Hey my name is Jacqueline. I was diagnosed with lupus 2010 and it hit hard May 15, 2018. My joint pains are real bad and my shoulders feel so heavy with pain that I can barely lift my hand. I'm recently in a wheelchair because I can't stand up on my own. I do have physical therapy coming to my home. I am taking my medicine, Plaquenil. I lost my hair due to lupus, Still, I will not let lupus defeat me!

Nicole

Nicole

I went from a healthy active 22-year-old to a crippled one.

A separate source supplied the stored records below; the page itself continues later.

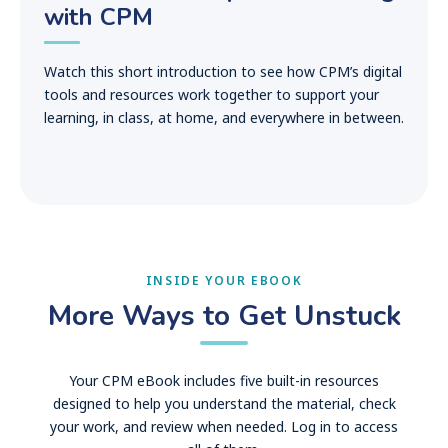
with CPM
Watch this short introduction to see how CPM’s digital
tools and resources work together to support your
learning, in class, at home, and everywhere in between.
INSIDE YOUR EBOOK
More Ways to Get Unstuck
Your CPM eBook includes five built-in resources
designed to help you understand the material, check
your work, and review when needed. Log in to access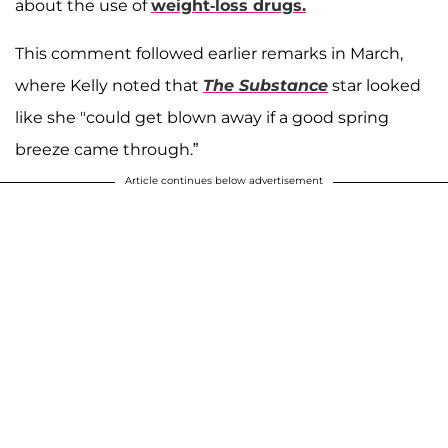
about the use of
weight-loss drugs.
This comment followed earlier remarks in March,
where Kelly noted that
The Substance
star looked
like she "could get blown away if a good spring
breeze came through.”
Article continues below advertisement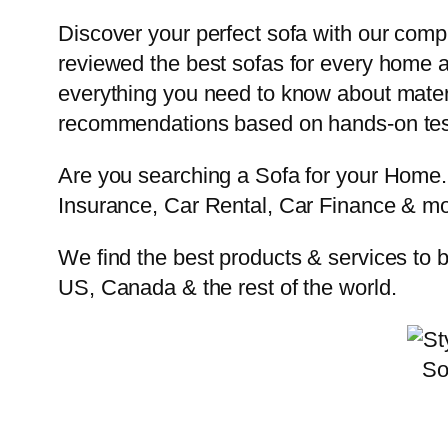
Discover your perfect sofa with our com
reviewed the best sofas for every home a
everything you need to know about materia
recommendations based on hands-on test
Are you searching a Sofa for your Hom
Insurance, Car Rental, Car Finance & mo
We find the best products & services to 
US, Canada & the rest of the world.
So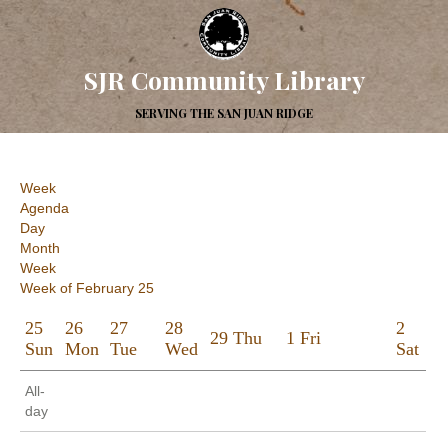
SJR Community Library
SERVING THE SAN JUAN RIDGE
Week
Agenda
Day
Month
Week
Week of February 25
25
26
27
28
2
29
Thu
1
Fri
Sun
Mon
Tue
Wed
Sat
All-
day
12:00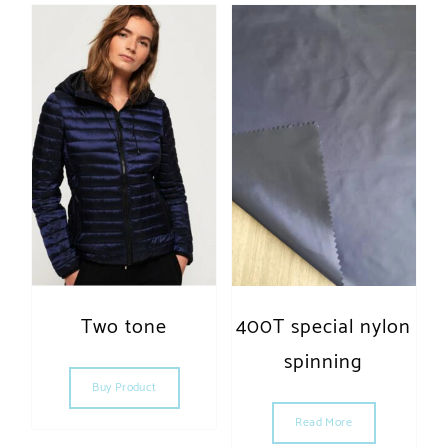
Two tone
400T special nylon
spinning
Buy Product
Read More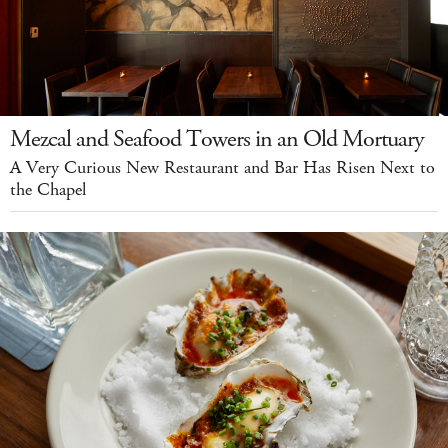
Mezcal and Seafood Towers in an Old Mortuary
A Very Curious New Restaurant and Bar Has Risen Next to
the Chapel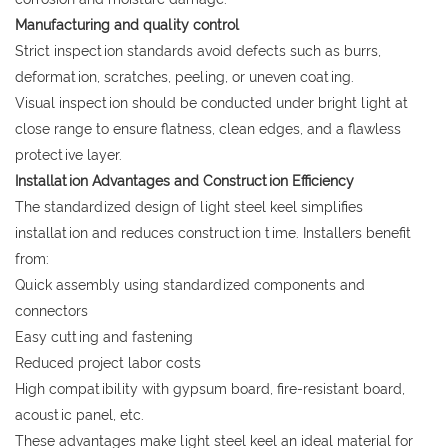
Manufacturing and quality control
Strict inspection standards avoid defects such as burrs,
deformation, scratches, peeling, or uneven coating.
Visual inspection should be conducted under bright light at
close range to ensure flatness, clean edges, and a flawless
protective layer.
Installation Advantages and Construction Efficiency
The standardized design of light steel keel simplifies
installation and reduces construction time. Installers benefit
from:
Quick assembly using standardized components and
connectors
Easy cutting and fastening
Reduced project labor costs
High compatibility with gypsum board, fire-resistant board,
acoustic panel, etc.
These advantages make light steel keel an ideal material for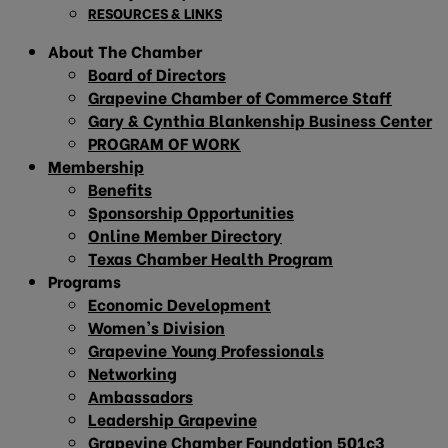
RESOURCES & LINKS
About The Chamber
Board of Directors
Grapevine Chamber of Commerce Staff
Gary & Cynthia Blankenship Business Center
PROGRAM OF WORK
Membership
Benefits
Sponsorship Opportunities
Online Member Directory
Texas Chamber Health Program
Programs
Economic Development
Women’s Division
Grapevine Young Professionals
Networking
Ambassadors
Leadership Grapevine
Grapevine Chamber Foundation 501c3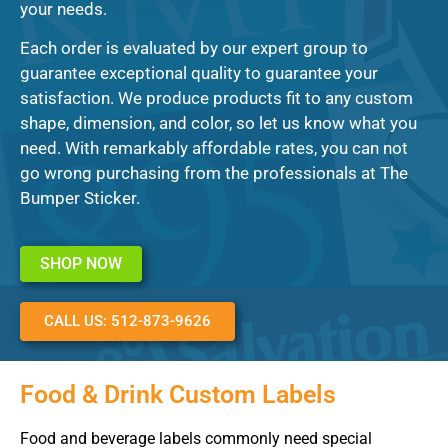
your needs.
Each order is evaluated by our expert group to
guarantee exceptional quality to guarantee your
satisfaction. We produce products fit to any custom
shape, dimension, and color, so let us know what you
need. With remarkably affordable rates, you can not
go wrong purchasing from the professionals at The
Bumper Sticker.
SHOP NOW
CALL US: 512-873-9626
Food & Drink Custom Labels
Food and beverage labels commonly need special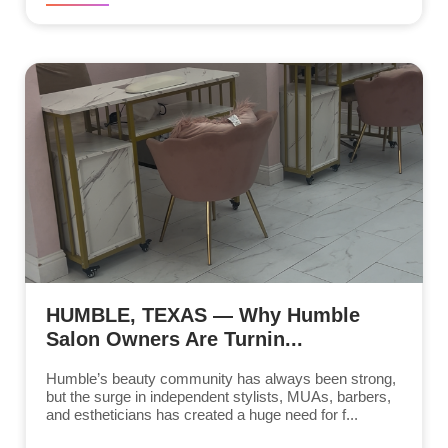
HUMBLE, TEXAS — Why Humble
Salon Owners Are Turnin...
Humble’s beauty community has always been strong,
but the surge in independent stylists, MUAs, barbers,
and estheticians has created a huge need for f...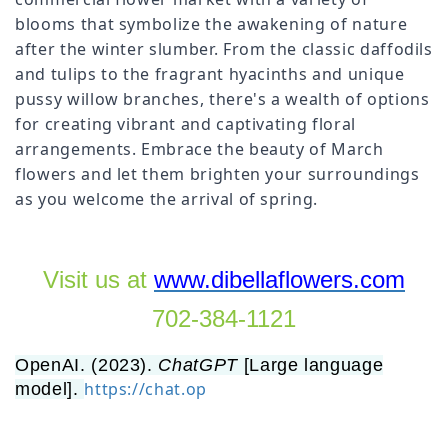
blooms that symbolize the awakening of nature
after the winter slumber. From the classic daffodils
and tulips to the fragrant hyacinths and unique
pussy willow branches, there's a wealth of options
for creating vibrant and captivating floral
arrangements. Embrace the beauty of March
flowers and let them brighten your surroundings
as you welcome the arrival of spring.
Visit us at
www.dibellaflowers.com
702-384-1121
OpenAI. (2023).
ChatGPT
[Large language
https://chat.op
model].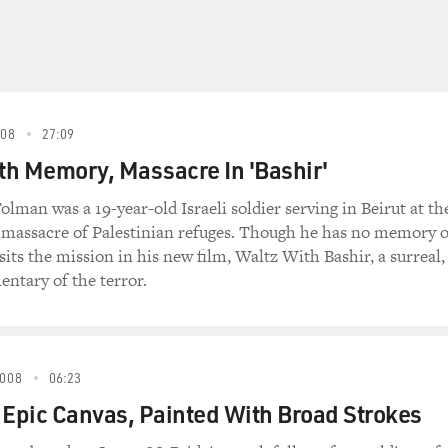
08
27:09
h Memory, Massacre In 'Bashir'
lman was a 19-year-old Israeli soldier serving in Beirut at th
2 massacre of Palestinian refuges. Though he has no memory o
sits the mission in his new film, Waltz With Bashir, a surreal,
ntary of the terror.
008
06:23
 Epic Canvas, Painted With Broad Strokes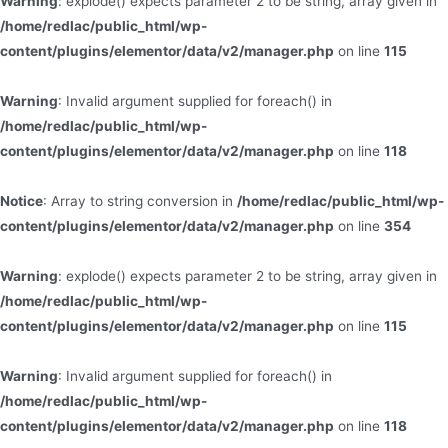
Warning
: explode() expects parameter 2 to be string, array given in
/home/redlac/public_html/wp-
content/plugins/elementor/data/v2/manager.php
on line
115
Warning
: Invalid argument supplied for foreach() in
/home/redlac/public_html/wp-
content/plugins/elementor/data/v2/manager.php
on line
118
Notice
: Array to string conversion in
/home/redlac/public_html/wp-
content/plugins/elementor/data/v2/manager.php
on line
354
Warning
: explode() expects parameter 2 to be string, array given in
/home/redlac/public_html/wp-
content/plugins/elementor/data/v2/manager.php
on line
115
Warning
: Invalid argument supplied for foreach() in
/home/redlac/public_html/wp-
content/plugins/elementor/data/v2/manager.php
on line
118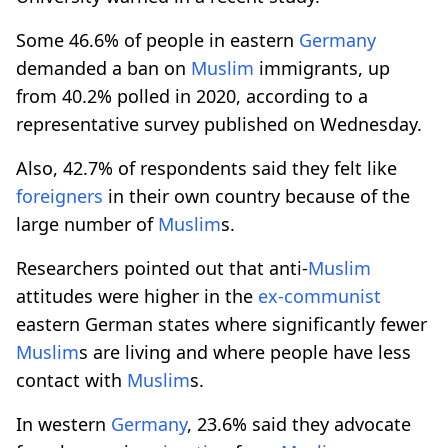
Some 46.6% of people in eastern
Germany
demanded a ban on
Muslim
immigrants, up
from 40.2% polled in 2020, according to a
representative survey published on Wednesday.
Also, 42.7% of respondents said they felt like
foreigners
in their own country because of the
large number of
Muslim
s.
Researchers pointed out that anti-
Muslim
attitudes were higher in the
ex-communist
eastern German states where significantly fewer
Muslim
s are living and where people have less
contact with
Muslim
s.
In western
Germany
, 23.6% said they advocate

I went through months of debilitating joint pain, weight loss, rashes, pleurisy, purple fingers, pneumonia, & fevers that all led to a diagnosis of Lupus. While I can sit here and write about how much it sucks, and how much it’s negatively impacted my life, I choose to tell you how it’s been a blessing. It’s shown me what’s important in life, who’s important in this life and how to appreciate the little things. It’s taught me that I’m strong!